Troubled Singapore water infrastructure player Hyflux on Thursday rebutted fresh allegations from its now jilted white knight investor, SM Investments, saying the Indonesian consortium shouldn’t have been surprised by the deal termination.
That was after SMI issued a statement to Singapore media saying it was “surprised” by Hyflux breaking the engagement as the consortium was waiting for disclosure of material information it had requested multiple times.
SMI also pointed to a threat to a third major project, in addition to concerns over the Tuaspring and Magtaa projects, according to a CNA report.
But in a filing to SGX late on Thursday, Hyflux rebutted those claims in strong terms.
“The investor cannot possibly be ‘surprised’ by the termination of the restructuring agreement when the basis for doing so was the investor’s repeated refusal to commit to making the investment necessary for the restructuring,” Hyflux said in the filing.
Hyflux added that it had warned SMI multiple times that the company would be entitled to cancel the deal if the investor didn’t provide a written commitment.
“Regrettably, the investor, in a letter from its lawyers dated 4 April 2019, declined to provide the written confirmation sought,” Hyflux said.
Hyflux said SMI’s concerns over a third project related to 30 percent-owned SingSpring Trust.
SingSpring Trust’s majority owner, Keppel Infrastructure Fund Managment (KIFM), had asked Hyflux on 29 March to confirm that KIFM’s buy-out right — which entitles KIFM to buy all or part of Hyflux’s stake — would not be affected by the restructuring plan, Hyflux said in the filing.
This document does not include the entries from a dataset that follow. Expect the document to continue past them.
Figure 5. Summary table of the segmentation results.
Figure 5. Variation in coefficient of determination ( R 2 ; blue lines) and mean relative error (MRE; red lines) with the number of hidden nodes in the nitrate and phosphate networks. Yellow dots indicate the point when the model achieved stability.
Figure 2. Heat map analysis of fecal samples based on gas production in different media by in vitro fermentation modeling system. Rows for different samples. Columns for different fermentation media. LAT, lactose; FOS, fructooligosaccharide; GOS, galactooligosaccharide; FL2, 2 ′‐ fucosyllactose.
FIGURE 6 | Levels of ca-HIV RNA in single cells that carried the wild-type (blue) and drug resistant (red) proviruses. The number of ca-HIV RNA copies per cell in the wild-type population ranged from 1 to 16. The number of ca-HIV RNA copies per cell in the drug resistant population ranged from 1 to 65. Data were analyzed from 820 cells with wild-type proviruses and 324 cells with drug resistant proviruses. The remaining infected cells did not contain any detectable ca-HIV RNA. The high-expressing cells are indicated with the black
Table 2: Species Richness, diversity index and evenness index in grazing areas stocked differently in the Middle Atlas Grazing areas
Hyflux said it provided the confirmation, adding that KIFM’s letter does not indicate it intended to exercise the buy-out rights, which it isn’t obligated to do.
“Accordingly, there is no ‘threat to a third major project’ as asserted by the investor,” Hyflux said. “The investor, who had been legally advised at all times, had been provided with the relevant agreement since 25 September 2018 and has therefore all along, even prior to the restructuring agreement, been well aware of KIFM’s buy-out rights which KIFM has been entitled to exercise in the event of the company convening a scheme meeting.”
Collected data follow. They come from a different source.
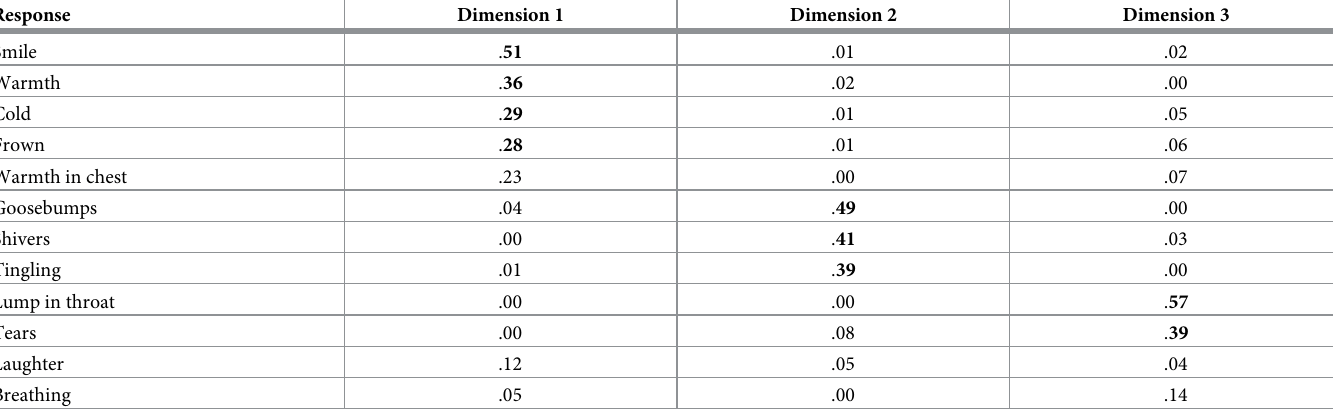
Table 2. Eta 2 values for bodily activity data on the first three dimensions of the multiple correspondence analysis (medium to large correlations are marked in bold).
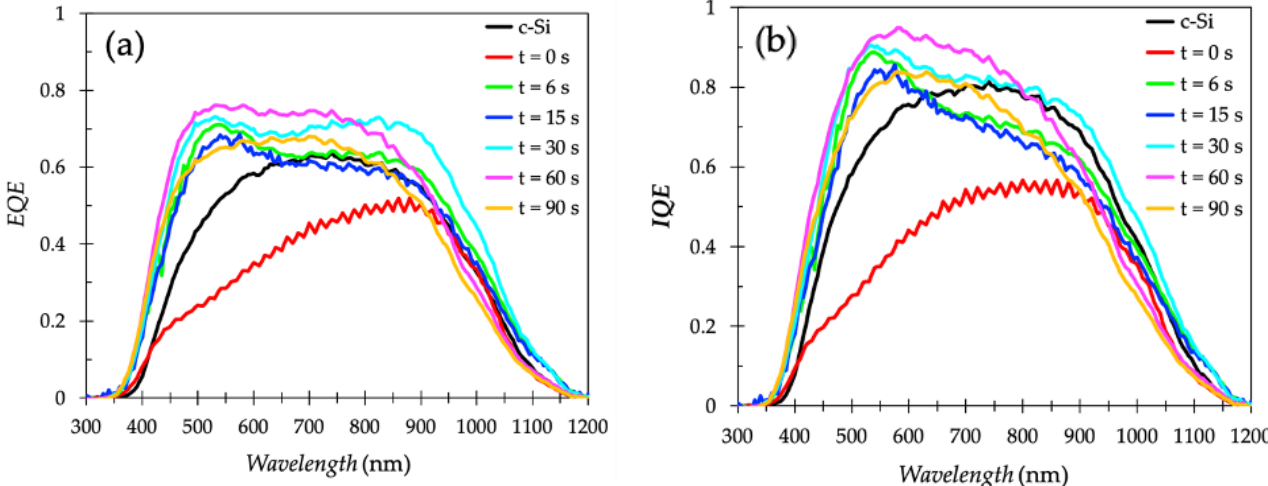
Figure 7. ( a ) EQE; ( b ) IQE of PS-2 cells for different t compared with as-fabricated PS-2 cell and reference c -Si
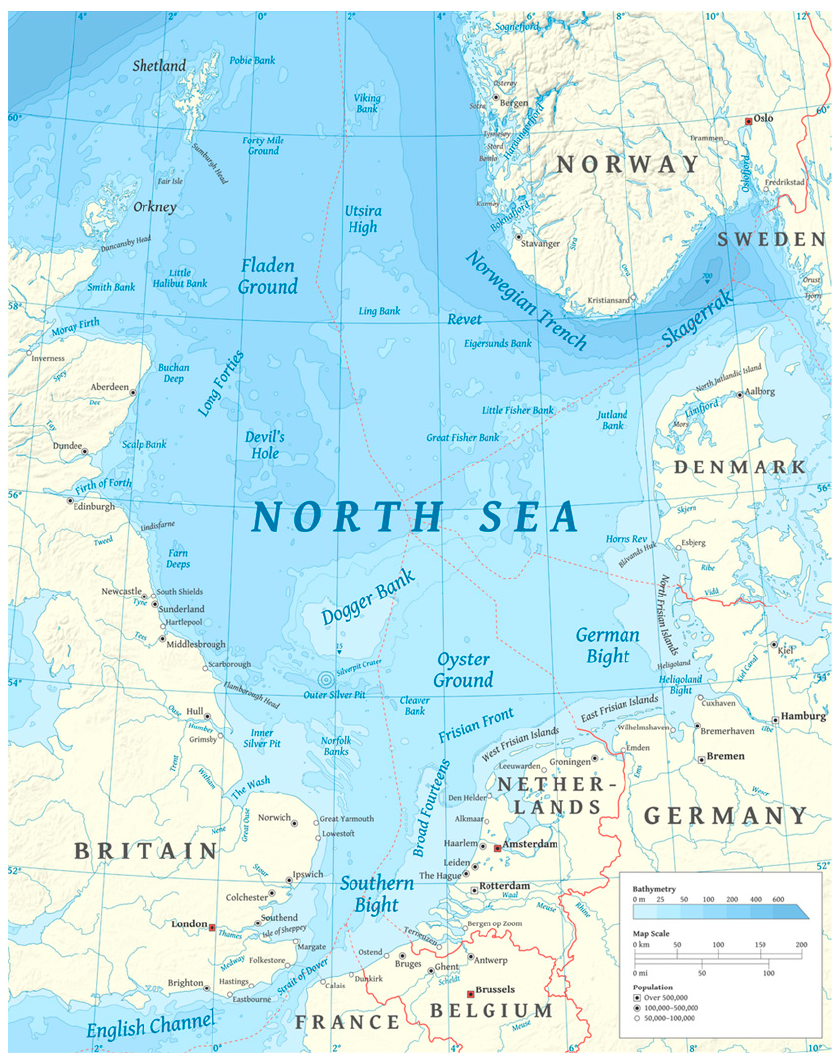
Figure 1. The North Sea and its adjacent countries. Adapted from Wikimedia Commons [3].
In addition, Hyflux rebutted SMI’s claims concerning requests for material information, saying it was provided.
Hyflux also noted that despite asking multiple times, SMI didn’t provide an explanation of how the information it requested or received would require reassessing the Singapore company’s working capital needs.
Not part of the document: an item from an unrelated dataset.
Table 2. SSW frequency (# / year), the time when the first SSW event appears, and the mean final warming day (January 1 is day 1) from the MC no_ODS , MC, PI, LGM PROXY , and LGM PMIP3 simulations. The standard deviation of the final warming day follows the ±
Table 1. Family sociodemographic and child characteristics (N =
Hyflux pointed to the 16 April deadline for the restructuring deal, adding that despite SMI being aware there wouldn’t be time to accommodate any changes to the settlement amounts if that deadline wasn’t postponed, SMI not only failed to postpone the deadline, but also wouldn’t agree to any changes of terms.
“Moreover, the investor had, for close to a month, rebuffed all attempts made by the company to meaningfully engage the Investor on what exactly its concerns over the company’s working capital needs were,” Hyflux said.
In October, SM Investments, which is a consortium of the Salim Group and the Medco Group, entered a binding agreement to invest S$530 million for a 60 percent stake in Hyflux, which had filed for court protection in May, saying the oversupply of gas in Singapore’s market had resulted in depressed electricity prices, which hit earnings in 2017 and drove losses in the first quarter of 2018.
In addition, the company said in May that its plan to divest the Tuaspring project in Singapore and the Tianjin Dagang plant in China had taken longer than expected.
Wasting no time
Hyflux appeared to be wasting no time in getting back into the marriage mart after the breakup.
David Gerald, president and CEO of Securities Investors Association (Singapore) or SIAS, which has been facilitating talks between stakeholders and the company, said in an emailed statement that it called upon all stakeholders to give Hyflux “time and space” to work out an alternate deal to avoid liquidation.
“I had called [Hyflux CEO] Olivia Lum to determine whether there is an alternative solution that can be presented to the investors and creditors,” Gerald said in the email. “According to her, the board will quickly re-engage with previous interested parties who had shown keen interest and were bidding for Hyflux with SMI. She said that the board needs some time to negotiate with interested parties.”
Gerald noted that if the company goes into liquidation, retail investors and perpetual security holders “will lose everything.”
Correction: On Friday, Hyflux issued a statement correcting the date it said the investor was provided with the SingSpring agreement. The correct date is 25 September 2018.